** DOCUMENT **
══════════════════════════════

Caddy Web Server On FreeBSD

By Abdorrahman Homaei

INSIDE

What Is Caddy Web Server?
Caddy Features
Caddy VS Others ?
How to Install Caddy in FreeBSD 11.1
Caddy Configuration
Caddy Real Scenario
Conclusion
Useful Links
About The Author

 

What Is Caddy Web Server?

Caddy is an open-source, middleware, secure, HTTP/2-enabled web server written in Go programming language. Since its unveiling in 2015, Caddy has gained popularity due to its simple yet clear configuration and initiation. . Besides its ease of use, Caddy lets you create a HTTPS enabled website in 5 seconds, and here is the best part, the SSL certificate costs you nothing.
Caddy supports HTTP/2, and automatic TLS encryption. HTTP/2 is HTTP protocol successor that can load websites faster.
Caddy is integrated with Let’sEncrypt, a certificate authority which provides free TLS/SSL certificates. Hence, it automatically gets an SSL key and then serves your website securely.
Caddy not only supports a variety of Web technologies but it is also available as statically-compiled binaries for Windows, Mac, Linux, Android, and BSD operating systems on i386, amd64, and ARM architectures.
A variety of website technologies can be served by Caddy which can also act as a reverse proxy and load balancer. Most of its features are implemented as middleware and exposed through directives in the Caddyfile (a text file used to configure Caddy).
Caddy is not vulnerable to a number of widespread CVEs including Heart-bleed, DROWN, POODLE, and BEAST. Moreover, it uses TLS_FALLBACK_SCSV to prevent protocol downgrade attacks.

Caddy Features

Caddy notable features are:
HTTP/2 enabled
SNI
OCSP Stapling
Virtual hosting
Native IPv4 and IPv6 support
Serve static files
Graceful restart/reload
Reverse proxy
Load balancing with health checks
FastCGI proxy
Templates
Markdown rendering
CGI via WebSockets
Gzip compression
Basic access authentication
URL rewriting
Redirects
File browsing
Access, error, and process logs
QUIC Support

How to Install Caddy in FreeBSD 11.1

To install caddy, all you have to do is:

# pkg install caddy

You can simply issue “caddy -h” command to learn how to use caddy:

# caddy -h
 -agree

Agree to the CA’s Subscriber Agreement
-ca string
URL to certificate authority’s ACME server directory (default “https://acme-v01.api.letsencrypt.org/directory”)
-catimeout duration
Default ACME CA HTTP timeout
-conf string
Caddyfile to load (default “Caddyfile”)
-cpu string
CPU cap (default “100%”)
-disable-http-challenge
Disable the ACME HTTP challenge
-disable-tls-sni-challenge
Disable the ACME TLS-SNI challenge
-email string
Default ACME CA account email address
-grace duration
Maximum duration of graceful shutdown (default 5s)
-host stringDefault host
-http-port string
Default port to use for HTTP (default “80”)
-http2
Use HTTP/2 (default true)

══════════════════════════════

[Source data]
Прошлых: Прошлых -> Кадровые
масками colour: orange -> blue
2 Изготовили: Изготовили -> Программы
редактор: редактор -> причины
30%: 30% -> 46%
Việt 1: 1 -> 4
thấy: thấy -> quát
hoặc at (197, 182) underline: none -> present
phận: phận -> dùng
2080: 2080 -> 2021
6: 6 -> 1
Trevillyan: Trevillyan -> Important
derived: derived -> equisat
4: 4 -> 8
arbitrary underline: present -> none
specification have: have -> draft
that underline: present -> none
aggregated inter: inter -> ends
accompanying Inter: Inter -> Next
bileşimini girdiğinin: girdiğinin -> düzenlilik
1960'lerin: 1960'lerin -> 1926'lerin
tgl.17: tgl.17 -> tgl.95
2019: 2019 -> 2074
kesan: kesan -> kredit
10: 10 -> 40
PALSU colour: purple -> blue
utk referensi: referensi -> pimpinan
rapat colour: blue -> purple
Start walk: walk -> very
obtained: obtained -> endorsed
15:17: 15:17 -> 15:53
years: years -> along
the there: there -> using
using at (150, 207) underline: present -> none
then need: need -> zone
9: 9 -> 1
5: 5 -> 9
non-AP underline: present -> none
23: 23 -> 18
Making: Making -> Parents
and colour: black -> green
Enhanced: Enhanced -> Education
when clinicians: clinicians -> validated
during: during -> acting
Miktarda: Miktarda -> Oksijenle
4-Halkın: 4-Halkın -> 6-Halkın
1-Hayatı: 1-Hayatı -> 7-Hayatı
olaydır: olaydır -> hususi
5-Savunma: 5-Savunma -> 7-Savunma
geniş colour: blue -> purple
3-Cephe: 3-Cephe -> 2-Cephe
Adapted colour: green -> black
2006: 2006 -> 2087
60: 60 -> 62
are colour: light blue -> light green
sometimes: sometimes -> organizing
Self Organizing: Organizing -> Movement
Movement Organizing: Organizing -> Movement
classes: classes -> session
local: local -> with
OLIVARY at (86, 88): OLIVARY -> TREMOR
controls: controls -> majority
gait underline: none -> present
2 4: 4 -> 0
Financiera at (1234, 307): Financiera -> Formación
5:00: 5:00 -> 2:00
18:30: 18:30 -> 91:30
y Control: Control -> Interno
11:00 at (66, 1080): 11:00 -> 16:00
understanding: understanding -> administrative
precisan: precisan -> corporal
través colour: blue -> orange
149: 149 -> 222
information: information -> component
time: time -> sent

══════════════════════════════

** WHAT YOU NEED TO DO **
**a.** According to the Caddy web server article, why does the SSL certificate for a Caddy website cost nothing, and how does Caddy obtain it?
**b.** Continue the article on the Caddy web server on FreeBSD from the point where it stops.

** WRITTEN RESPONSES **
**a.** Caddy is integrated with Let's Encrypt, a certificate authority that provides free TLS/SSL certificates. Because of this, Caddy automatically gets an SSL key and then serves the website securely.

**b.**
-https-port string
Default port to use for HTTPS (default “443”)
-log string
Process log file
-pidfile string
Path to write pid file
-plugins
List installed plugins
-port string
Default port (default “2015”)
-quic
Use experimental QUIC
-quiet
Quiet mode (no initialization output)
-revoke string
Hostname for which to revoke the certificate
-root string
Root path of default site (default “.”)
-type string
Type of server to run (default “http”)
-validate
Parse the Caddyfile but do not start the server
-version
Show version

Caddy Configuration

First, we need to create a directory and name it caddy:
# mkdir caddy
Copy your index.html in it:
# cp index.html ./caddy/index.html
Then, go to the directory and issue the following caddy command:
# caddy -host corebox.ir -cpu 50% -log log.txt -agree
Activating privacy features… done.
https://corebox.ir
http://corebox.ir
We can now open “corebox.ir” in the browser. The point is caddy automatically activates SSL key.

Caddy Real Scenario

In the real-world, we need to cap the CPU, save web server logs or change web server root directory.
In the next example, we run our web server in “/usr/local/www” directory. This command caps the CPU to 50 percent. Logs will be saved in “/var/log/caddy.log” and we also have to agree to the CA’s subscriber agreement.
# caddy -host corebox.ir -cpu 50% -log “/var/log/caddy.log” -agree -root “/usr/local/www”.
You can create a file named Caddyfile and place all options in it:
# touch Caddyfile
# ee Caddyfile
corebox.ir
agree
browse
cpu 50%
log /var/log/caddy.log

Caddy With API Access

In this example, caddy proxies all API requests to a backend through port 9000.
# ee Caddyfile
corebox.ir
agree
browse
cpu 50%
log /var/log/caddy.log
proxy /api 127.0.0.1:9000

Conclusion

Caddy is an open-source web server but has features like QUIC that only an enterprise web server supports. Its configuration syntax is so clean and beautiful.

Useful Links

https://github.com/mholt/caddy#quick-start
https://en.wikipedia.org/wiki/QUIC
https://en.wikipedia.org/wiki/Caddy_(web_server)
https://en.wikipedia.org/wiki/HTTP/2

About The Author

Abdorrahman Homaei has been working as a software developer since 2000. He has used FreeBSD for more than ten years. Additionally, he became involved with the meetBSD dot ir and performed serious training on FreeBSD. He is started his company (etesal amne sara tehran) in Feb 2017 and it is based in Iran Silicon Valley.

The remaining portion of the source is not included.